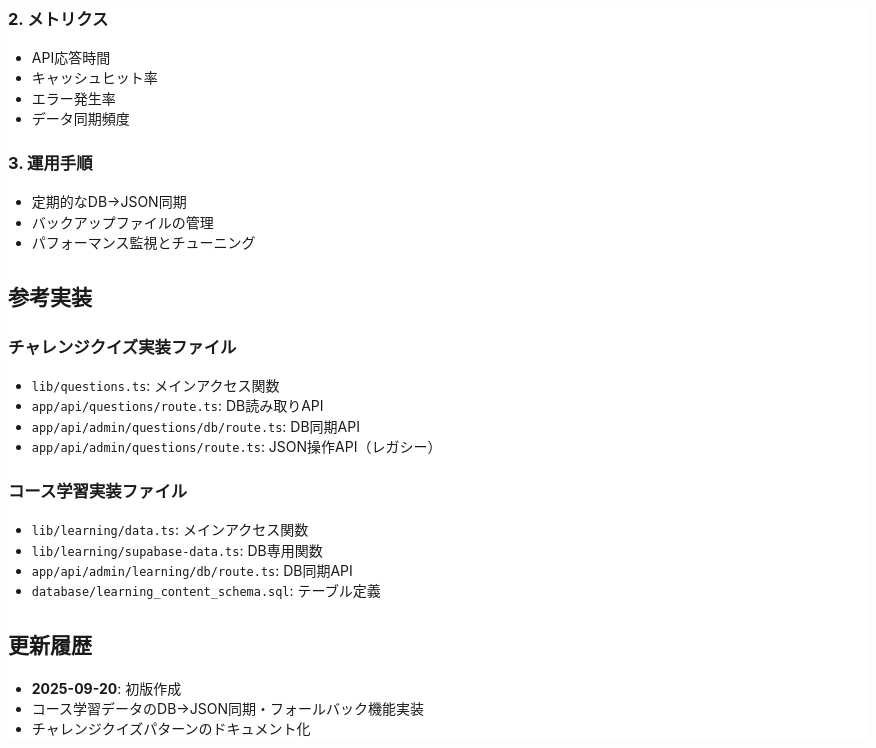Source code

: ### 2. メトリクス
- API応答時間
- キャッシュヒット率
- エラー発生率
- データ同期頻度

### 3. 運用手順
- 定期的なDB→JSON同期
- バックアップファイルの管理
- パフォーマンス監視とチューニング

## 参考実装

### チャレンジクイズ実装ファイル
- `lib/questions.ts`: メインアクセス関数
- `app/api/questions/route.ts`: DB読み取りAPI
- `app/api/admin/questions/db/route.ts`: DB同期API
- `app/api/admin/questions/route.ts`: JSON操作API（レガシー）

### コース学習実装ファイル
- `lib/learning/data.ts`: メインアクセス関数
- `lib/learning/supabase-data.ts`: DB専用関数
- `app/api/admin/learning/db/route.ts`: DB同期API
- `database/learning_content_schema.sql`: テーブル定義

## 更新履歴

- **2025-09-20**: 初版作成
- コース学習データのDB→JSON同期・フォールバック機能実装
- チャレンジクイズパターンのドキュメント化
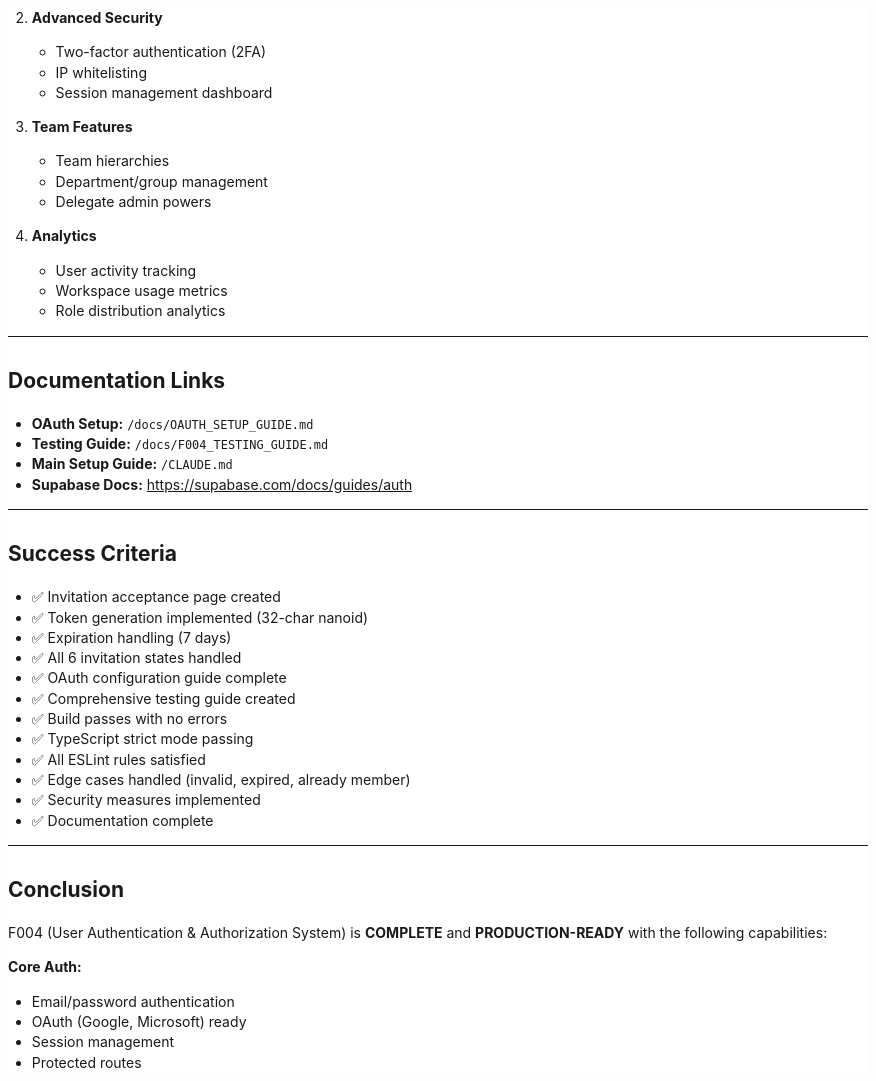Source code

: 2. **Advanced Security**
   - Two-factor authentication (2FA)
   - IP whitelisting
   - Session management dashboard

3. **Team Features**
   - Team hierarchies
   - Department/group management
   - Delegate admin powers

4. **Analytics**
   - User activity tracking
   - Workspace usage metrics
   - Role distribution analytics

---

## Documentation Links

- **OAuth Setup:** `/docs/OAUTH_SETUP_GUIDE.md`
- **Testing Guide:** `/docs/F004_TESTING_GUIDE.md`
- **Main Setup Guide:** `/CLAUDE.md`
- **Supabase Docs:** https://supabase.com/docs/guides/auth

---

## Success Criteria

- ✅ Invitation acceptance page created
- ✅ Token generation implemented (32-char nanoid)
- ✅ Expiration handling (7 days)
- ✅ All 6 invitation states handled
- ✅ OAuth configuration guide complete
- ✅ Comprehensive testing guide created
- ✅ Build passes with no errors
- ✅ TypeScript strict mode passing
- ✅ All ESLint rules satisfied
- ✅ Edge cases handled (invalid, expired, already member)
- ✅ Security measures implemented
- ✅ Documentation complete

---

## Conclusion

F004 (User Authentication & Authorization System) is **COMPLETE** and **PRODUCTION-READY** with the following capabilities:

**Core Auth:**
- Email/password authentication
- OAuth (Google, Microsoft) ready
- Session management
- Protected routes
::::
Please show the lines of the material that contain the string "questions".

- `lib/questions.ts`: メインアクセス関数
- `app/api/questions/route.ts`: DB読み取りAPI
- `app/api/admin/questions/db/route.ts`: DB同期API
- `app/api/admin/questions/route.ts`: JSON操作API（レガシー）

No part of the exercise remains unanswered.